[Rendered images with source text]

========================================

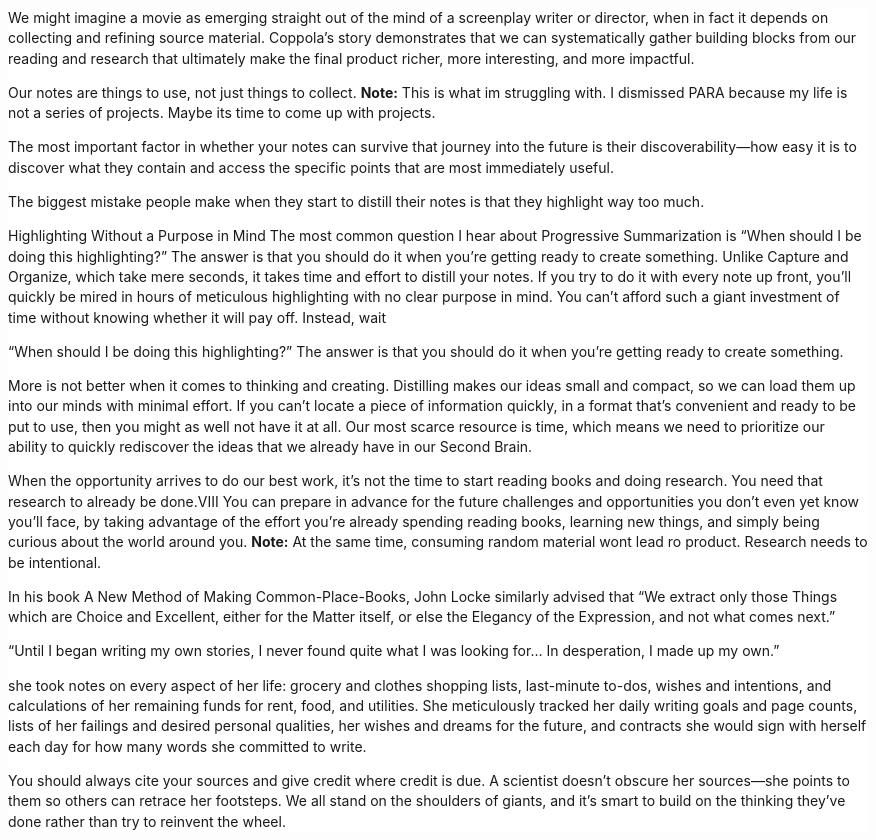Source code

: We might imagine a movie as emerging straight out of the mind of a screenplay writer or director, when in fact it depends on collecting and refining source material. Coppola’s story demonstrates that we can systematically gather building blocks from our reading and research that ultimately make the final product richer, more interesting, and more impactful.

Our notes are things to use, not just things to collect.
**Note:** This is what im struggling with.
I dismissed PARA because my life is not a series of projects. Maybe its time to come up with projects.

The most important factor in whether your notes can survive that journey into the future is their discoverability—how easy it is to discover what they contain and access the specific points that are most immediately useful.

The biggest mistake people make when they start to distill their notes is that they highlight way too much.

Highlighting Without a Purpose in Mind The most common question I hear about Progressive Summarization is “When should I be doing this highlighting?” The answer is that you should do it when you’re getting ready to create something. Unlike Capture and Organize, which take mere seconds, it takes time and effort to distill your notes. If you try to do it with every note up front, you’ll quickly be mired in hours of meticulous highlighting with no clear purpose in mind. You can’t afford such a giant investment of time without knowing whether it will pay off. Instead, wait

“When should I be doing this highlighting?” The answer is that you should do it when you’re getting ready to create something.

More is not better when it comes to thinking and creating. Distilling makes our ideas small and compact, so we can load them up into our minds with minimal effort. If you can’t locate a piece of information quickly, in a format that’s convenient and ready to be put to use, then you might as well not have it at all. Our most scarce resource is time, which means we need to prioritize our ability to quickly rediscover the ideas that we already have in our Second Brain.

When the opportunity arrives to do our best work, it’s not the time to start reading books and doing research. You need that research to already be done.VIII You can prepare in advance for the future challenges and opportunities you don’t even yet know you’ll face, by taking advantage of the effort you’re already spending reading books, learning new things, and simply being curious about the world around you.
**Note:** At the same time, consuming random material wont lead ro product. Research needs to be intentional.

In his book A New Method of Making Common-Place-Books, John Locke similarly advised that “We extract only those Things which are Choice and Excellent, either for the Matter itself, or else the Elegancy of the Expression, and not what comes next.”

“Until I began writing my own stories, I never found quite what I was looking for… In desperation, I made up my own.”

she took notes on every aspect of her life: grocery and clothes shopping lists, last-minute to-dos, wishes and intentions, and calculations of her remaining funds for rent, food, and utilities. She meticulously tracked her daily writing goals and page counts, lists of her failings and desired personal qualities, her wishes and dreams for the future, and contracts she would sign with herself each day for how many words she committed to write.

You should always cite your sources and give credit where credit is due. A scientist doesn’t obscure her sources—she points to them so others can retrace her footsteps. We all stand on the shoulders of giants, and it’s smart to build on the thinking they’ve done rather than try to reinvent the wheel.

========================================

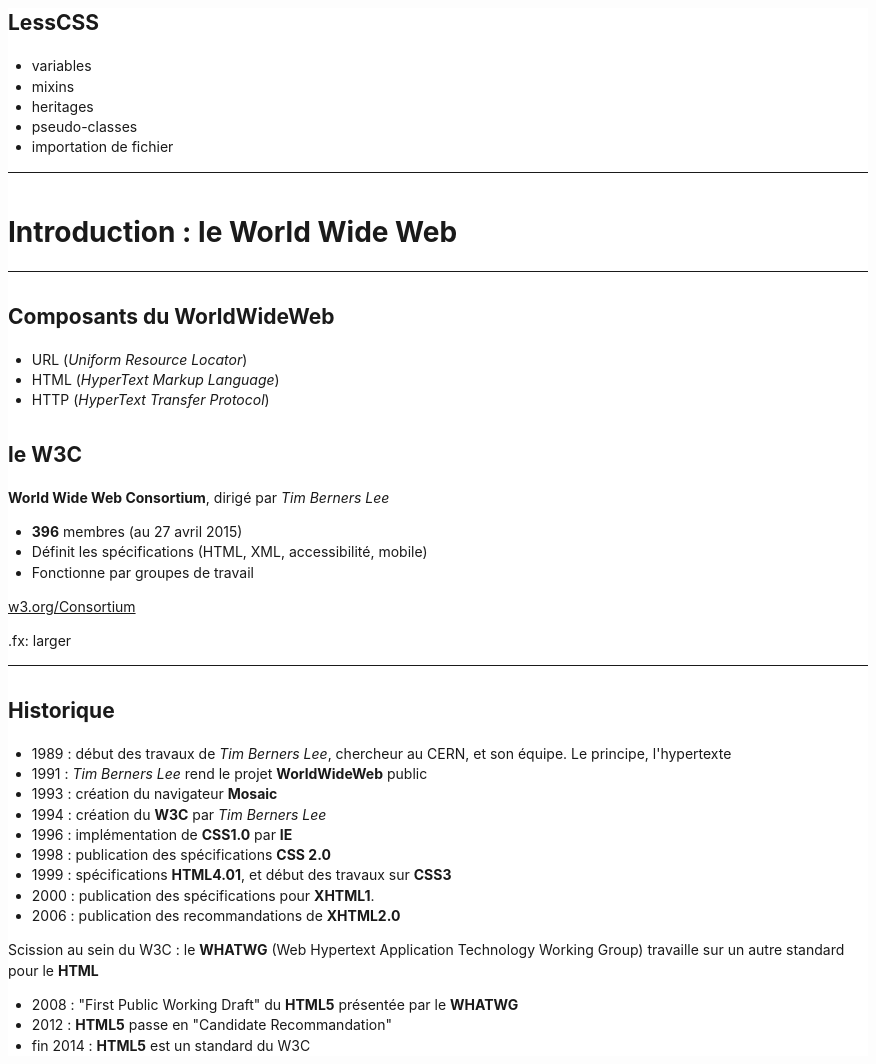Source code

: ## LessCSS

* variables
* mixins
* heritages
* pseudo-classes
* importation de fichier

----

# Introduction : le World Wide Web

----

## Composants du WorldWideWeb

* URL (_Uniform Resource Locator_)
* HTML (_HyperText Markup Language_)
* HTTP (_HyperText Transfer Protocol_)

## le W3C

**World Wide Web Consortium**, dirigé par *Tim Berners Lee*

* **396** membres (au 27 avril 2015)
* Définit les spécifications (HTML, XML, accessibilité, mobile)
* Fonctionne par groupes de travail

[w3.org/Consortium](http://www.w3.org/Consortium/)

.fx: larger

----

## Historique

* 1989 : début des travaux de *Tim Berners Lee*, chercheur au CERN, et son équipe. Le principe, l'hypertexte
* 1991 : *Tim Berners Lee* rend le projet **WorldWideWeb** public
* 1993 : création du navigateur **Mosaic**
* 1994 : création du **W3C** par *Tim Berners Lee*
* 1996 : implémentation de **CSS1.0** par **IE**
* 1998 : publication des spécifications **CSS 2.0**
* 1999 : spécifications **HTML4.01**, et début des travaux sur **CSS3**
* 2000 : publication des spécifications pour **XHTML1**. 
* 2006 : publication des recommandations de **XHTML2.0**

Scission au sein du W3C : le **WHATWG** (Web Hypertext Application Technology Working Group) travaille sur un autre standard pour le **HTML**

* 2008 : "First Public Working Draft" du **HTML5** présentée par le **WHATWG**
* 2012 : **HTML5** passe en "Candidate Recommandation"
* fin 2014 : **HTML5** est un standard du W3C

========================================

WHAT TO DO - Scan the records for the word "début", and copy each line where it is found.

EXERCISE OUTPUT -
* 1989 : début des travaux de *Tim Berners Lee*, chercheur au CERN, et son équipe. Le principe, l'hypertexte
* 1999 : spécifications **HTML4.01**, et début des travaux sur **CSS3**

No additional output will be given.